An hour later, we were all on the beach. The coastguard, the police and the vet had all been alerted. The farmer, the fishermen, the families were all there. The Receivor of Wrecks had already been in touch to say that the whale was the property of the Crown but obviously Her Majesty had no pressing need for a whale. And all the time he was circling in the bay just under the old burial ground. Quieter and quieter until I could bear it no more. Some people went out on a little boat and touched him. He didn't seem to mind at all. They said he felt soft and warm. A strange sort of spongey feeling. I wanted that touch but I couldn't take that step. It was too much reality and too much to bear. I kept staring at the stark white scars slashed across his head. All around me, people were asking questions. What are those marks? Why is it here? Can we save it? The vet said no. I went home. The whale died six hours later.
I wrote my final year dissertation at university on Melville's 'Moby Dick'. Some people thought that a strange choice for a girl from East Kilbride. My feminist friends were incensed that I chose to write about a book that had no women characters. I'm not so sure they were right about that one.
I knew those scars. I knew they had come from his battles with giant squid in the depths of the ocean. Battles in places we will never know; outwith our ken. At least for now. Where had he been? What had he seen? So many questions; no chance of an answer. I looked at that eye as he swam in ever decreasing circles, the blow becoming weaker and weaker until he turned on his side and lay on a sandbank.
It was five weeks before they took him away and I walked every day to the beach to look at him. I touched him in death with awe and I hope with respect. He changed everything here for those five weeks. Children escaped school to see the whale, strangers knocked on my door to ask directions. Local people who had never met each other chatted on the beach and then came to our home for a warming cup of coffee. I met a reporter from the Sunday Post.

EXTRACTED RECORDS:
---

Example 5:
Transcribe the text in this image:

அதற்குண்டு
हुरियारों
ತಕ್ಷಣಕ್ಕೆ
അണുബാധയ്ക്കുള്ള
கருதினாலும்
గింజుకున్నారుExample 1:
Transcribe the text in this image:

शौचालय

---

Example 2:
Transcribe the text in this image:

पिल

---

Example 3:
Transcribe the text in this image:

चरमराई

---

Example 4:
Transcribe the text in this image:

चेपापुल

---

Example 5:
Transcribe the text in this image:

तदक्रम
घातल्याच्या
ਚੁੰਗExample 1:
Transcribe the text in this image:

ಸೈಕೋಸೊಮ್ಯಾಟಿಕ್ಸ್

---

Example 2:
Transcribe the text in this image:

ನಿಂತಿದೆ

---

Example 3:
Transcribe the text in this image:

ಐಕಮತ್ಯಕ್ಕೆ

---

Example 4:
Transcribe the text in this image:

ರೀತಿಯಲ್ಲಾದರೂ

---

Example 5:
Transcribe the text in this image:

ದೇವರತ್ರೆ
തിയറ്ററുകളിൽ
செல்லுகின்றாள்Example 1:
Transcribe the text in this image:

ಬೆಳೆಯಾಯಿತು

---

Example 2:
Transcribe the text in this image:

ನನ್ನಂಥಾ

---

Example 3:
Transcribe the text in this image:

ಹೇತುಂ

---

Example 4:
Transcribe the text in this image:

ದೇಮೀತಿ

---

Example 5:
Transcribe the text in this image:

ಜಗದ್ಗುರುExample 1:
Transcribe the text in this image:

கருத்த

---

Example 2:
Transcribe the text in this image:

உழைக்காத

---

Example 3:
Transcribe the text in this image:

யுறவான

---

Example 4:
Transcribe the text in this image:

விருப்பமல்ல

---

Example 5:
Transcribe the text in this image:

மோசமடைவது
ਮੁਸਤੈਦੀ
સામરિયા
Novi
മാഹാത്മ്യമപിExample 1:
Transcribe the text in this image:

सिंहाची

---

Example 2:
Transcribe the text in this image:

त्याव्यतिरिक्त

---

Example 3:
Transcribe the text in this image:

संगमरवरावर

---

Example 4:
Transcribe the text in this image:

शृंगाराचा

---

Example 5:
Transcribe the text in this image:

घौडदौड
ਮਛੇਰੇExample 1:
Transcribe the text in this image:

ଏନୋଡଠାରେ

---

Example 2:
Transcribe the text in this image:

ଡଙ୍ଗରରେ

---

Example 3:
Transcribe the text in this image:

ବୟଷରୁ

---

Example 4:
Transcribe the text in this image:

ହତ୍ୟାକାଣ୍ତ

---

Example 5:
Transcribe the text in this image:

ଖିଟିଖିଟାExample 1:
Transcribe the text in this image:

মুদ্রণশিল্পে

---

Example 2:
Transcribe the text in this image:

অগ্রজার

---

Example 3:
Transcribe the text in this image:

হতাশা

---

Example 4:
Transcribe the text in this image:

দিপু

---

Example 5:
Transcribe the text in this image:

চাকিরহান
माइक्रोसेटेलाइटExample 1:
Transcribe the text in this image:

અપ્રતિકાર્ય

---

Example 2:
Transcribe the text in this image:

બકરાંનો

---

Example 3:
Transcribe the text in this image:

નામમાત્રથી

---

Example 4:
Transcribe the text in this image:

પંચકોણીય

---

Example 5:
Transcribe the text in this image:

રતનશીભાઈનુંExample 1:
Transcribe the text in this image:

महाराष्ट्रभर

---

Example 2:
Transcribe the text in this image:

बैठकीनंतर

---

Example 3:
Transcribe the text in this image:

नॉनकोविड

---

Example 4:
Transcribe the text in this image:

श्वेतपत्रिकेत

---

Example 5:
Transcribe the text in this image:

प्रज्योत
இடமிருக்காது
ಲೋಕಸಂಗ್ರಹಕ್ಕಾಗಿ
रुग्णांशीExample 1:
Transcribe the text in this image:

TO BE DONE:
- a) List the parties that the passage about the stranded whale says had been alerted.
- b) Pick up the passage about the stranded whale after its final sentence and write how it goes on.
The lines have no connection to the passage about the stranded whale.

RESPONSES FOR EACH TASK:
- a) The coastguard, the police and the vet

- b)
'Is it true that there's a graveyard here and the whale came here and died?'
'Yes.'
'Wow. What a story.'
One morning, I found a picture of a whale drawn in the sand perhaps by a child or a parent trying to explain the wonder in our midst. I walked around it and hoped for a low tide. The day after he left us, I found a piece of driftwood in the sand near where he had lain for all those sad days. It was shaped like a little whale, perfect in every respect even down to that all seeing eye. No person had carved this piece; it was driftwood, crafted by the sea. I treasure it to this day. Someone gave me a gift.
I wish I could have shown it to my mother but she died before we moved to this place by the sea. She would have understood.
'What is this dissertation you're writing?'
'It's about an American 19th-century novel. About a man and a whale.'
She kept on ironing. She had been sick for a long time but wouldn't give in. The ironing had to be done, the small battles had to be won.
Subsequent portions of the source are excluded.